- Text shown
IB Maths AA HL Topic 2 — Functions Paper 1 & 2 ~7 min read

Stretches of Graphs

A stretch resizes a graph along one axis without rotating or flipping it. There are two kinds: vertical (y = af(x)) and horizontal (y = f(x/a)). The vertical one behaves how you’d expect; the horizontal one has a sneaky reciprocal in the scale factor that catches almost everyone the first time.

📘 What you need to know

Vertical stretch: y = af(x) is a stretch of scale factor a parallel to the y-axis. Every y-coordinate is multiplied by a.
Horizontal stretch: y = f(x/a) is a stretch of scale factor a parallel to the x-axis. Every x-coordinate is multiplied by a.
Watch out for y = f(ax): this is a horizontal stretch with scale factor 1/a, not a. The reciprocal flip catches most students.
Scale factor > 1 → graph gets bigger in that direction; 0 < SF < 1 → graph gets smaller (a “compression”).
Vertical stretch changes horizontal asymptotes (y = k → y = ak); vertical asymptotes stay.
Horizontal stretch changes vertical asymptotes (x = k → x = ak); horizontal asymptotes stay.
Points on the axis of stretch are fixed: x-intercepts don’t move under a vertical stretch; the y-intercept doesn’t move under a horizontal stretch.

Vertical stretch — y = af(x)

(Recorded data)
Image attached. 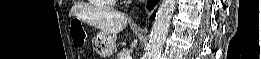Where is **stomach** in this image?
Wrapping results in <instances>:
<instances>
[{
    "label": "stomach",
    "instance_id": "0dacf381",
    "mask_svg": "<svg viewBox=\"0 0 261 59\" xmlns=\"http://www.w3.org/2000/svg\"><path fill=\"white\" fill-rule=\"evenodd\" d=\"M96 52L102 57H111L116 48V37L111 34L99 33L94 39Z\"/></svg>",
    "mask_w": 261,
    "mask_h": 59
}]
</instances>
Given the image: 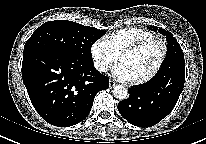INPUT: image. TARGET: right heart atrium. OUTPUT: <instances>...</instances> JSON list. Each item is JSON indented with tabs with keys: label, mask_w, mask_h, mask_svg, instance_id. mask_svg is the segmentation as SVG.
<instances>
[{
	"label": "right heart atrium",
	"mask_w": 206,
	"mask_h": 144,
	"mask_svg": "<svg viewBox=\"0 0 206 144\" xmlns=\"http://www.w3.org/2000/svg\"><path fill=\"white\" fill-rule=\"evenodd\" d=\"M90 54L94 67L101 73L108 71L118 59V56L103 38L97 39L92 43Z\"/></svg>",
	"instance_id": "obj_1"
}]
</instances>
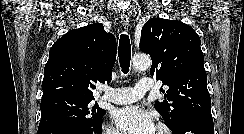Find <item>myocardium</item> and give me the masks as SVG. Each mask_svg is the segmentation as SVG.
Masks as SVG:
<instances>
[{"instance_id": "obj_1", "label": "myocardium", "mask_w": 244, "mask_h": 134, "mask_svg": "<svg viewBox=\"0 0 244 134\" xmlns=\"http://www.w3.org/2000/svg\"><path fill=\"white\" fill-rule=\"evenodd\" d=\"M156 128L163 134H173L171 129L164 123H158Z\"/></svg>"}]
</instances>
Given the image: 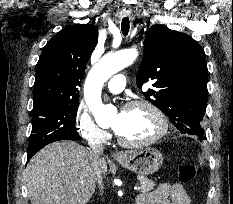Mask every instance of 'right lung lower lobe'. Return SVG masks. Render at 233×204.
<instances>
[{
    "mask_svg": "<svg viewBox=\"0 0 233 204\" xmlns=\"http://www.w3.org/2000/svg\"><path fill=\"white\" fill-rule=\"evenodd\" d=\"M71 140H75V139H71ZM39 150L35 151V150H28V155H27V161H29L31 159V157L38 152Z\"/></svg>",
    "mask_w": 233,
    "mask_h": 204,
    "instance_id": "obj_1",
    "label": "right lung lower lobe"
}]
</instances>
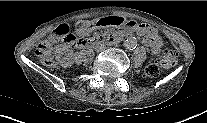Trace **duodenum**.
Segmentation results:
<instances>
[{
    "label": "duodenum",
    "mask_w": 207,
    "mask_h": 123,
    "mask_svg": "<svg viewBox=\"0 0 207 123\" xmlns=\"http://www.w3.org/2000/svg\"><path fill=\"white\" fill-rule=\"evenodd\" d=\"M129 32L130 31H121L120 33L114 35H106L103 37L92 38L87 40L83 45L85 48L90 49L100 43L116 44L120 42L124 38V36Z\"/></svg>",
    "instance_id": "duodenum-1"
}]
</instances>
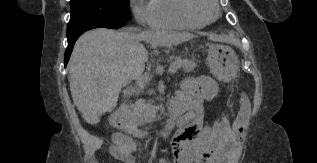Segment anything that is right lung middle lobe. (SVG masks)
Instances as JSON below:
<instances>
[{
    "instance_id": "obj_1",
    "label": "right lung middle lobe",
    "mask_w": 317,
    "mask_h": 163,
    "mask_svg": "<svg viewBox=\"0 0 317 163\" xmlns=\"http://www.w3.org/2000/svg\"><path fill=\"white\" fill-rule=\"evenodd\" d=\"M67 37L101 22L131 19L129 0H71Z\"/></svg>"
}]
</instances>
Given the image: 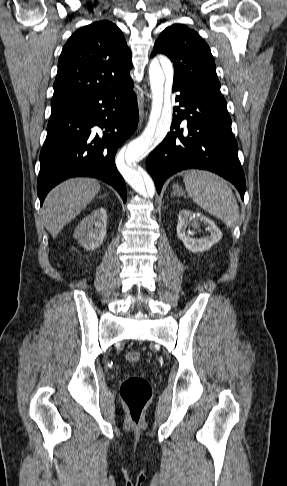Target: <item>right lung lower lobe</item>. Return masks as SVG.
<instances>
[{"label":"right lung lower lobe","mask_w":287,"mask_h":486,"mask_svg":"<svg viewBox=\"0 0 287 486\" xmlns=\"http://www.w3.org/2000/svg\"><path fill=\"white\" fill-rule=\"evenodd\" d=\"M132 88L131 81L51 113L37 180L41 205L55 185L74 176L98 178L113 186L126 202V185L114 158L137 127L138 106Z\"/></svg>","instance_id":"98d812e1"}]
</instances>
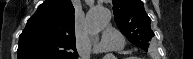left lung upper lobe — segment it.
I'll list each match as a JSON object with an SVG mask.
<instances>
[{"label":"left lung upper lobe","instance_id":"left-lung-upper-lobe-1","mask_svg":"<svg viewBox=\"0 0 193 59\" xmlns=\"http://www.w3.org/2000/svg\"><path fill=\"white\" fill-rule=\"evenodd\" d=\"M114 18L122 34L133 44L148 51V42L154 36L151 19L141 0H113Z\"/></svg>","mask_w":193,"mask_h":59}]
</instances>
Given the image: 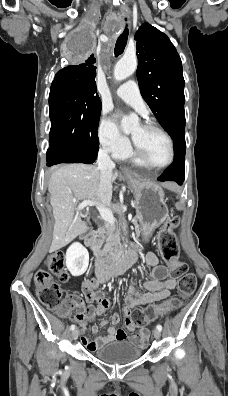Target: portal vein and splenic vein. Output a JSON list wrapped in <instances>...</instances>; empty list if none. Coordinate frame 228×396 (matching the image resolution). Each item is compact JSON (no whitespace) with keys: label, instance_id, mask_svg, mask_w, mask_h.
I'll return each mask as SVG.
<instances>
[{"label":"portal vein and splenic vein","instance_id":"18ae733b","mask_svg":"<svg viewBox=\"0 0 228 396\" xmlns=\"http://www.w3.org/2000/svg\"><path fill=\"white\" fill-rule=\"evenodd\" d=\"M87 206H96L97 209L100 212L101 217L105 221L109 222L112 225L115 223V219H114V216H113L111 210H109L108 208H105L104 206H102L98 202L91 201V200H84V201H82L81 203L78 204L77 210H83Z\"/></svg>","mask_w":228,"mask_h":396}]
</instances>
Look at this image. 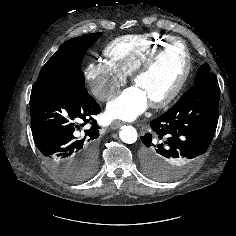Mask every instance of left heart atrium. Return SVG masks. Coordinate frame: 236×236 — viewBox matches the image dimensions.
I'll use <instances>...</instances> for the list:
<instances>
[{"mask_svg":"<svg viewBox=\"0 0 236 236\" xmlns=\"http://www.w3.org/2000/svg\"><path fill=\"white\" fill-rule=\"evenodd\" d=\"M148 102L144 92L134 85L108 103L105 116L110 120H133L146 109Z\"/></svg>","mask_w":236,"mask_h":236,"instance_id":"1","label":"left heart atrium"}]
</instances>
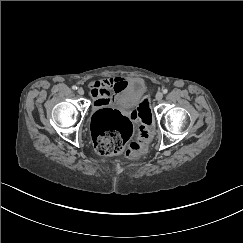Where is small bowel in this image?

- Written exercise
Answer these questions using the text on stretches of graphs.
(a) What kind of stretch does y = f(ax) represent, and what is its scale factor?
(b) Under a vertical stretch y = af(x), what does a horizontal asymptote y = k become?
(c) Which intercept stays in place under a horizontal stretch?

- Reply
(a) A horizontal stretch with scale factor 1/a.
(b) It becomes y = ak.
(c) The y-intercept.